Bach recital in Sao Paulo, Brazil

2011-08-09 / O Estado de S.Paulo / João Marcos Coelho

Oitenta minutos de um Bach sublime, autêntico e pessoal

Desde o explosivo registro de Glenn Gould das Variações Goldberg em 1955, ficou difícil encontrar um lugar ao sol na música para teclado de Bach. Até Rosalyn Tureck, que gravara a obra anos antes, sentiu-se na obrigação de regravá-la pouco depois, em 1956. Quarenta e quatro anos mais tarde, outro clarão iluminou as Goldberg. Foi a gravação de 1999 da pianista inglesa Angela Hewitt (Hyperion). Gould se impusera pela liberdade nos andamentos e o tratamento de cada variação como mônade independente, com luminosidade própria (ele capou inclusive as repetições). Angela tomou o caminho inverso: construiu com elas um monumento orgânico, onde as partes têm direito a existência própria, mas estão sempre amarradas ao conjunto das 32 variações construídas sobre a linha do baixo. Evitou lançar-se numa corrida vertiginosa de tempos extremos, característica que desvirtua a obra desde que Gould impôs sua leitura genial, mas tão pessoal que não permitia imitação.

Foi a primeira vez que ela tocou no Brasil. E ouso pensar que se repetiu, na tarde de domingo, na Sala Paulo, a mágica da gravação doze anos atrás na Inglaterra: depois de cinco dias de trabalho no estúdio, Angela voltou ao hotel, tomou um banho e retornou para tocar informalmente as Goldberg a um grupo de amigos. Felizmente o técnico registrou a performance, logo escolhida para o lançamento comercial.

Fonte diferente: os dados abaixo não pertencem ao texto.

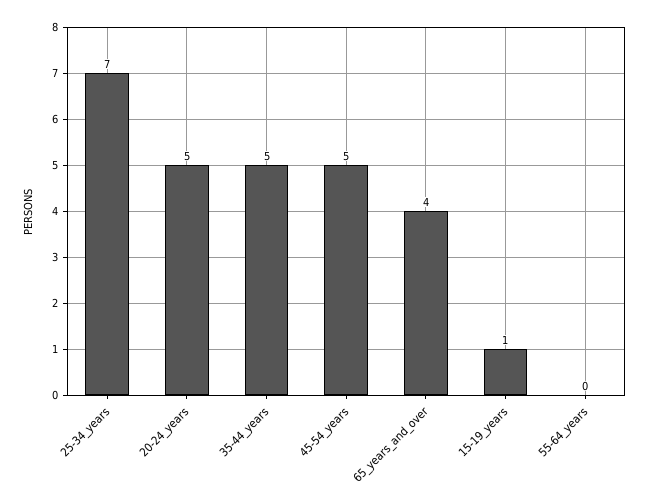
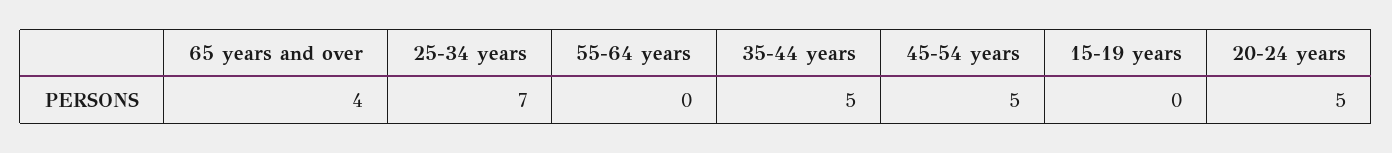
  {
    "25-34_years": 7,
    "20-24_years": 5,
    "35-44_years": 5,
    "45-54_years": 5,
    "65_years_and_over": 4,
-   "15-19_years": 1,
+   "15-19_years": 0,
    "55-64_years": 0
  }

Igual mágica se produziu diante de nossos olhos e ouvidos. Como Gould, mas menos extrovertida, ela ensaia reger alguns compassos com uma mão quando só a outra toca. Mas as semelhanças param por aí. Ela faz todas as repetições – o que dobra o tempo, de cerca de 40 para 80 minutos. E isso faz uma diferença danada, pois faz emergir a arquitetura da obra. Uma hora e 20 de perfeição estilística, ornamentação precisa mas nunca burocrática, fidelidade à partitura (algo que Gould não teve à disposição, já que somente em 1974 descobriu-se um manuscrito autógrafo de Bach com indicações de tempos), profunda expressividade e domínio técnico. Ela não hesita em usar o pedal quando necessário, mas constrói legatos sem ele com rara elegância.

Eletrizado, o público viajou” nas Goldberg; cantou junto na escrita espantosamente romântica da “pérola negra”, a célebre variação 25, assim batizada por Wanda Landowska, a primeira a gravar a obra em 1933 no cravo. Angela a executa em tempo lento, Adagio, marcação do próprio Bach; impactou-se com o virtuosismo das variações em estilo toccata: a 17 e sobretudo a 20, que a pianista classificou de “a mais perigosa de todas as toccatas”, no belo texto que assina no CD da Hyperion, mas executa no dobro do tempo de Gould, bem mais diabólico; assistiu boquiaberto aos entrecruzamentos de mãos nas variações 8, 11 e 26. E o que dizer dos mordentes da variação 14 que passeiam por toda a extensão do teclado, alternando-se as mãos?

Enfim, raros 80 minutos de Bach sem que nada parecesse postiço ou fora do lugar. Por isso, ela é com justiça a “senhora Bach”.”